Those lines on the spectrogram are not artifacts but missing samples due to apparent bugs in the integration code. I will write the alsa-lib plugin from scratch anyway (using plain libsoxr), ironing out these inconsistencies.

You might add dither -S. Though as far as I know the src takes care on aliasing, if you don't specifiy -a.

The code does not use sox. Libsoxr is a standalone library inspired by the sox rate effect, similar to what the foobar sox plugin does. It does not offer dither, as of now. It was created by audacity team.

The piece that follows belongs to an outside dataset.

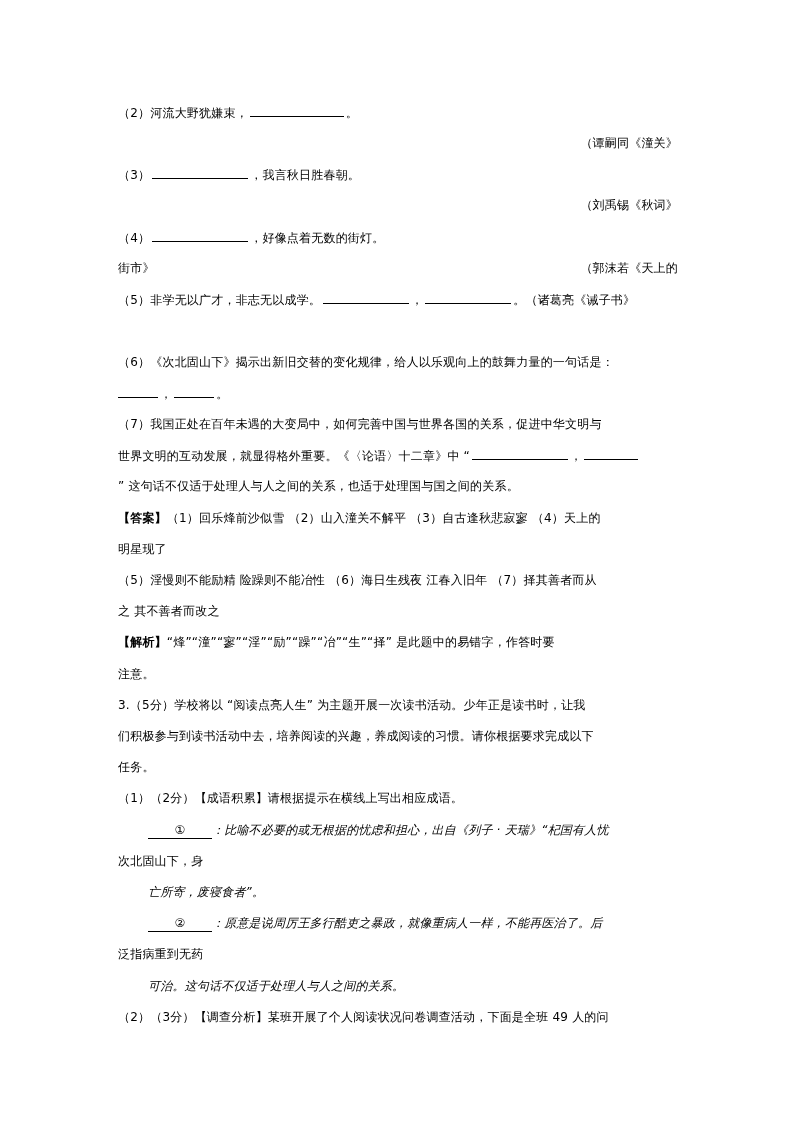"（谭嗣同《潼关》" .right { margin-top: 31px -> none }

Just check libsoxr out in google.
 
Perhaps then that lib needs slightly to be extended to cover that what's required to run a SRC that covers all kind of scenarios.

IMO dither and SRC usually goes hand in hand.

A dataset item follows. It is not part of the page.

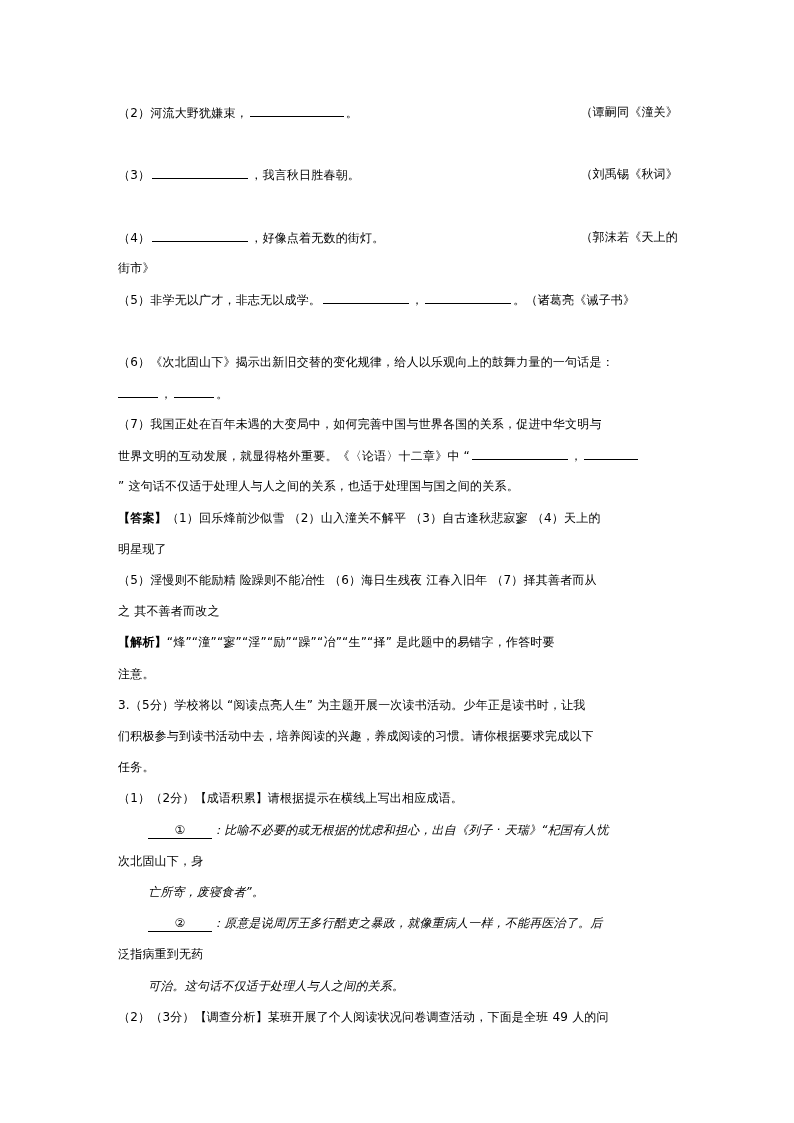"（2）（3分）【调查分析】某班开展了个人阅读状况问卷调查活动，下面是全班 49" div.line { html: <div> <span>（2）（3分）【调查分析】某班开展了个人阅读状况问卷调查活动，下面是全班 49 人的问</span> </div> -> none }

I do not think dither should be part of the actual rate conversion code. Its proper place is in the format conversion code.

You can go ahead and build it into the alsa-lib format conversion code, used e.g. git.alsa-project.org Git - alsa-lib.git/blob - src/pcm/pcm_rate.c . It would require quite a redesign though.

IMO dither for playback chain is not that important anymore. It makes sense only for decimation to fewer than 24 bits (just like sox does SourceForge - sox/sox/blob - src/sox.c ), while most modern audio interfaces support 24 bit already, avoiding the int16 conversion along the whole chain (in my modified pcm_rate.c code).
 
There are people and companies dithering even 24/96 to clean up potential mess in the non audible regions.

Upper region mess might get spit back into the audible regions.


And sorry. Alsa development is not my area of involvement. ;) I'm still a happy user of Alsa and concentrate on different stuff.


BTW. Many people consider the IZOTOPE SRC the best. I still havn't been able to compare Sox and Izotope. Has anybody else around here managed??